**What the task requires:** The full set of lines below has to be duplicated exactly, with no picture kept.

Collected data entries
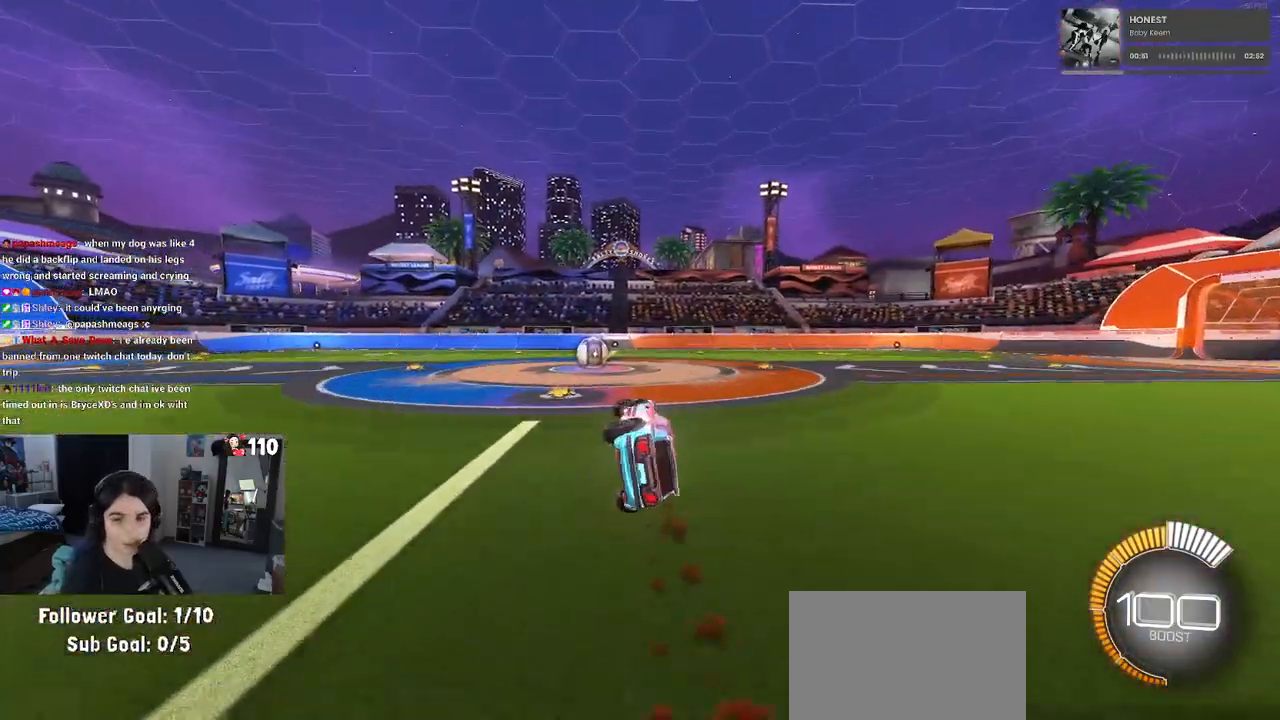
{"buttons": ["R1"], "left_stick": "center", "right_stick": "center", "events": [[250, "left_stick", "center"], [317, "SQUARE", "up"]]}
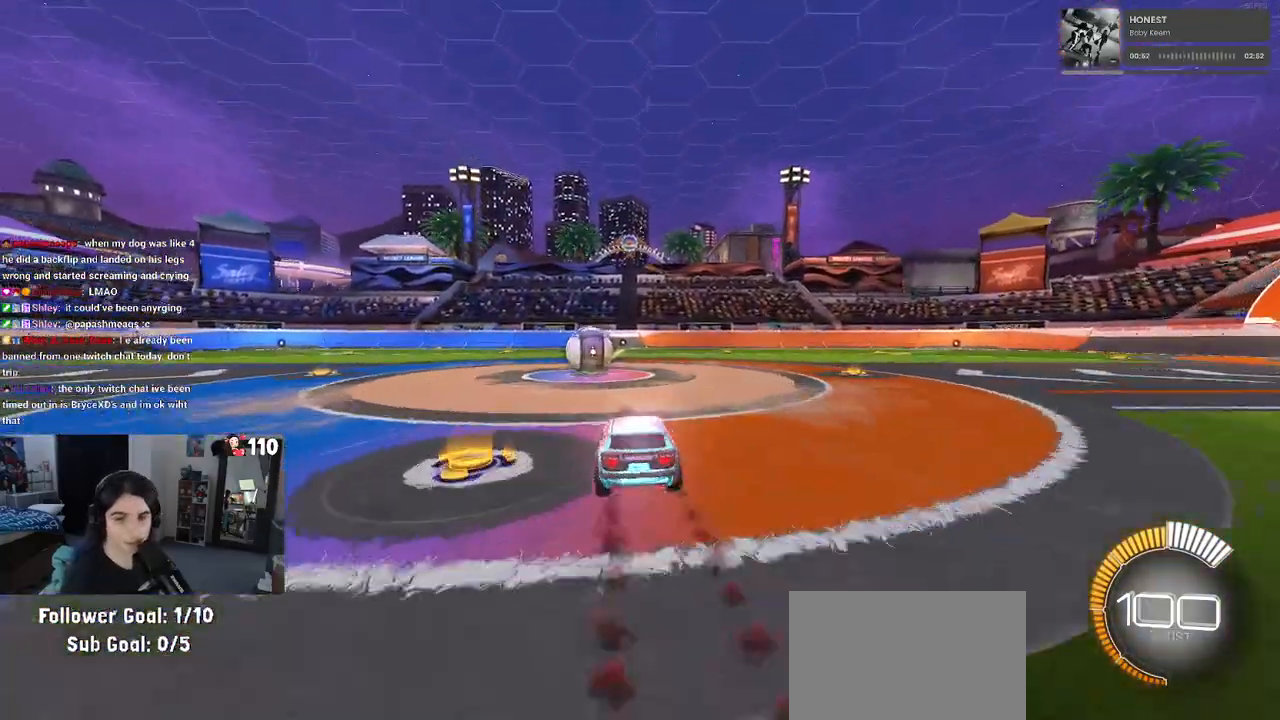
{"buttons": ["R1"], "left_stick": "left", "right_stick": "center", "events": [[317, "left_stick", "left"]]}
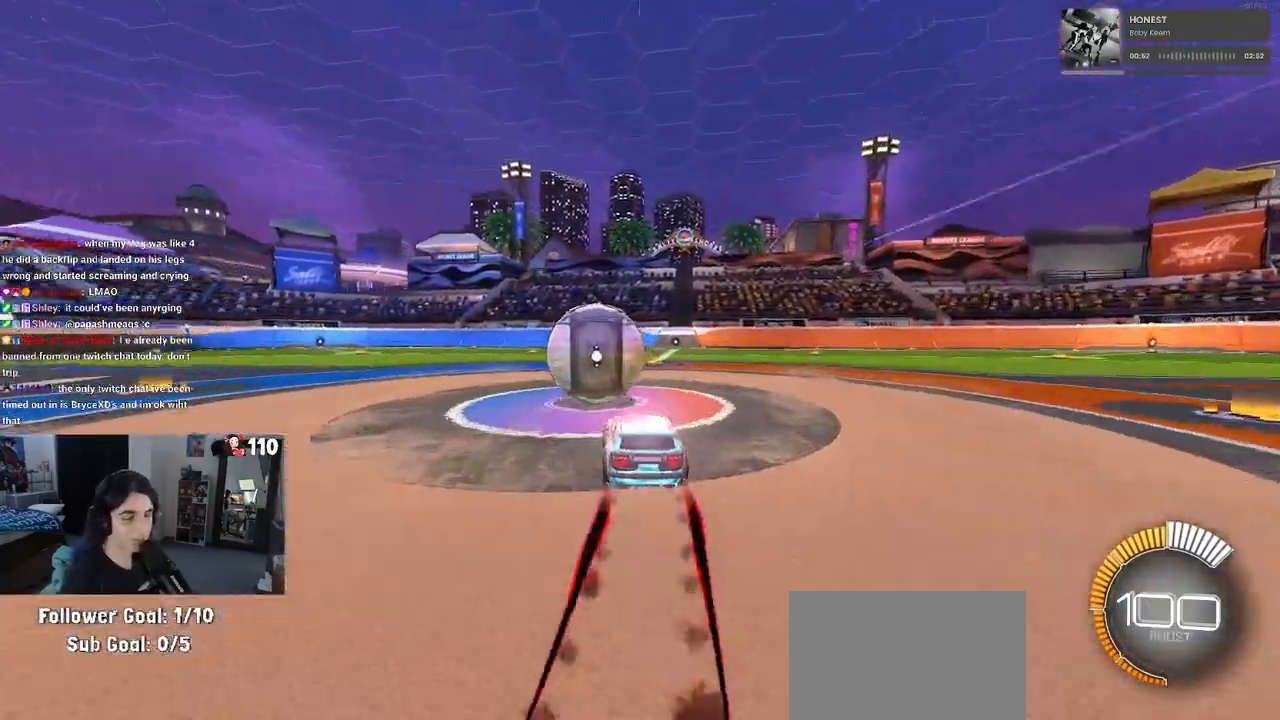
{"buttons": ["L1", "R1"], "left_stick": "down-right", "right_stick": "center", "events": [[217, "CROSS", "down"], [217, "left_stick", "down-right"], [250, "L1", "down"], [383, "CROSS", "up"]]}
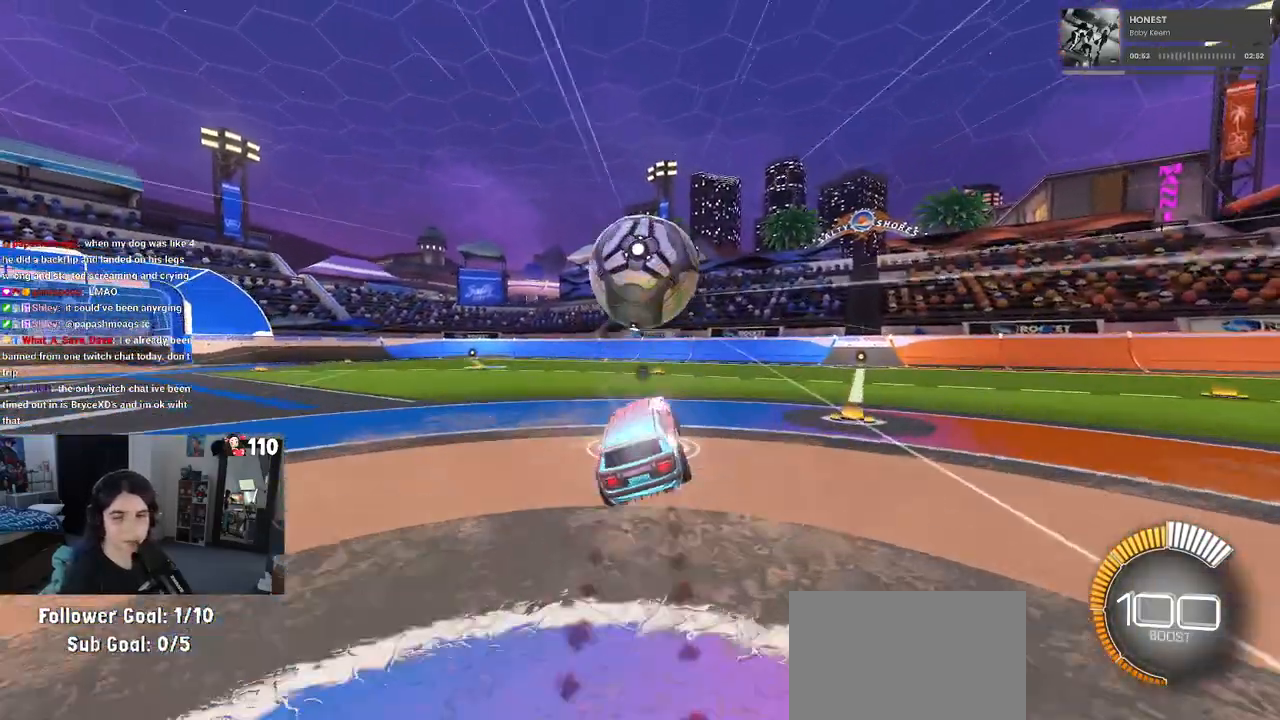
{"buttons": ["L1", "R1"], "left_stick": "right", "right_stick": "center", "events": [[150, "left_stick", "right"]]}
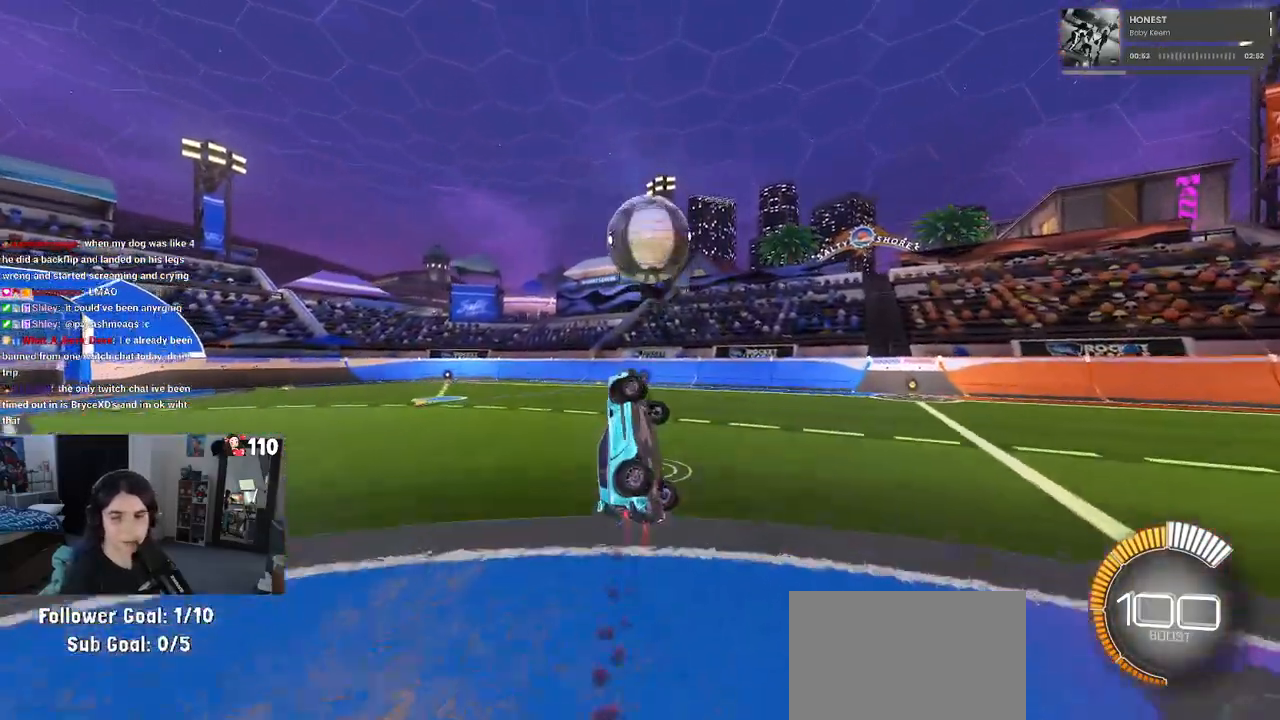
{"buttons": ["L1", "R1"], "left_stick": "left", "right_stick": "center", "events": [[183, "left_stick", "center"], [383, "left_stick", "left"]]}
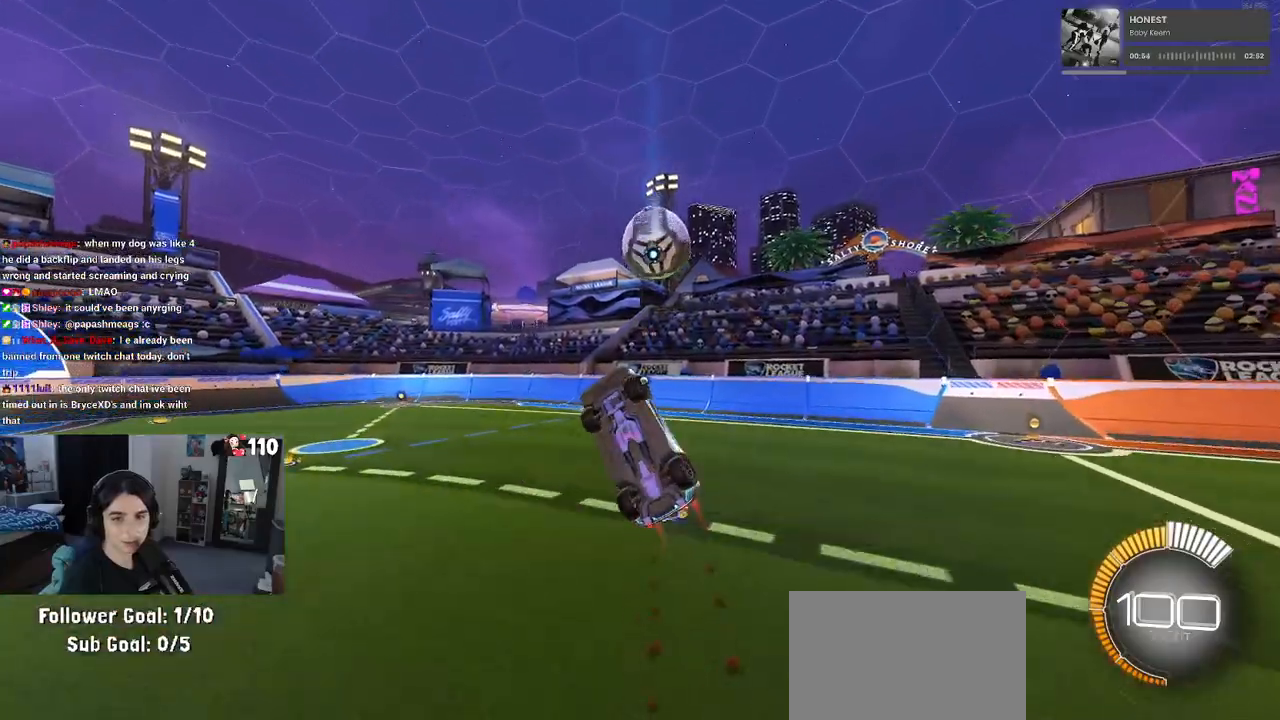
{"buttons": ["L1", "R1"], "left_stick": "left", "right_stick": "center", "events": []}
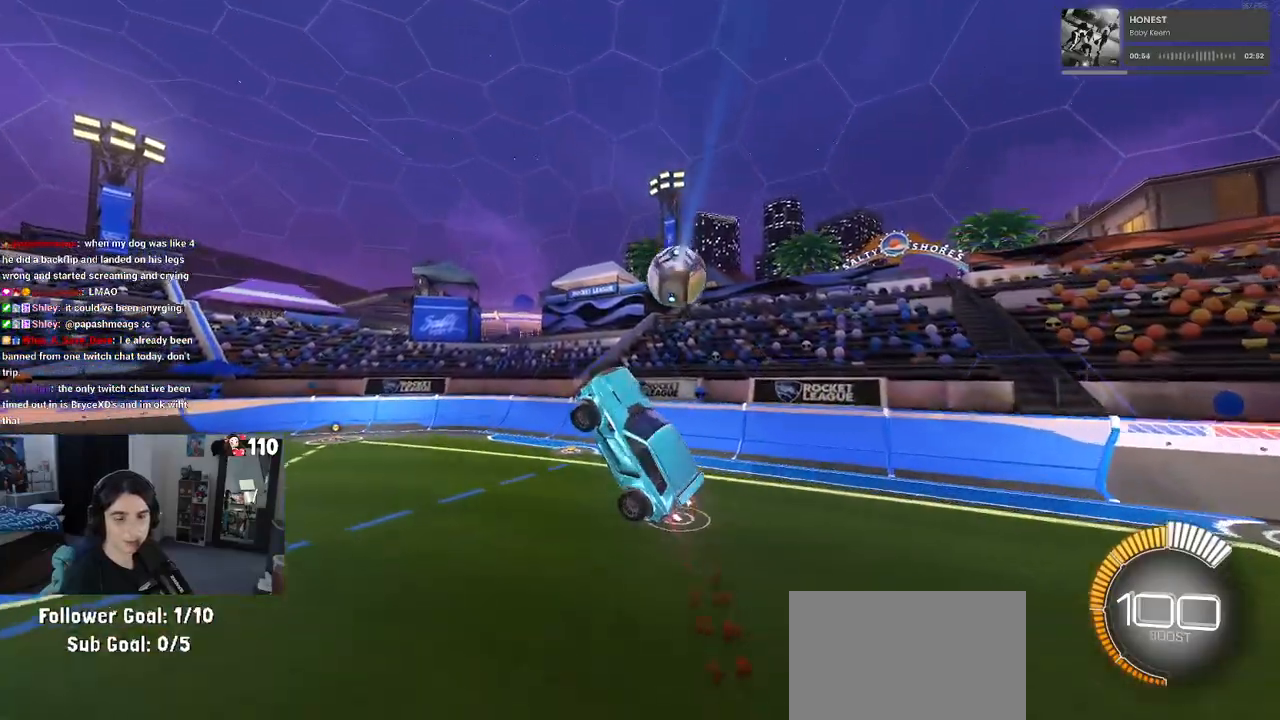
{"buttons": [], "left_stick": "center", "right_stick": "center", "events": [[50, "L1", "up"], [133, "left_stick", "center"], [217, "R1", "up"]]}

**Solution:**
{"buttons": ["R1"], "left_stick": "center", "right_stick": "center", "events": [[250, "left_stick", "center"], [317, "SQUARE", "up"]]}
{"buttons": ["R1"], "left_stick": "left", "right_stick": "center", "events": [[317, "left_stick", "left"]]}
{"buttons": ["L1", "R1"], "left_stick": "down-right", "right_stick": "center", "events": [[217, "CROSS", "down"], [217, "left_stick", "down-right"], [250, "L1", "down"], [383, "CROSS", "up"]]}
{"buttons": ["L1", "R1"], "left_stick": "right", "right_stick": "center", "events": [[150, "left_stick", "right"]]}
{"buttons": ["L1", "R1"], "left_stick": "left", "right_stick": "center", "events": [[183, "left_stick", "center"], [383, "left_stick", "left"]]}
{"buttons": ["L1", "R1"], "left_stick": "left", "right_stick": "center", "events": []}
{"buttons": [], "left_stick": "center", "right_stick": "center", "events": [[50, "L1", "up"], [133, "left_stick", "center"], [217, "R1", "up"]]}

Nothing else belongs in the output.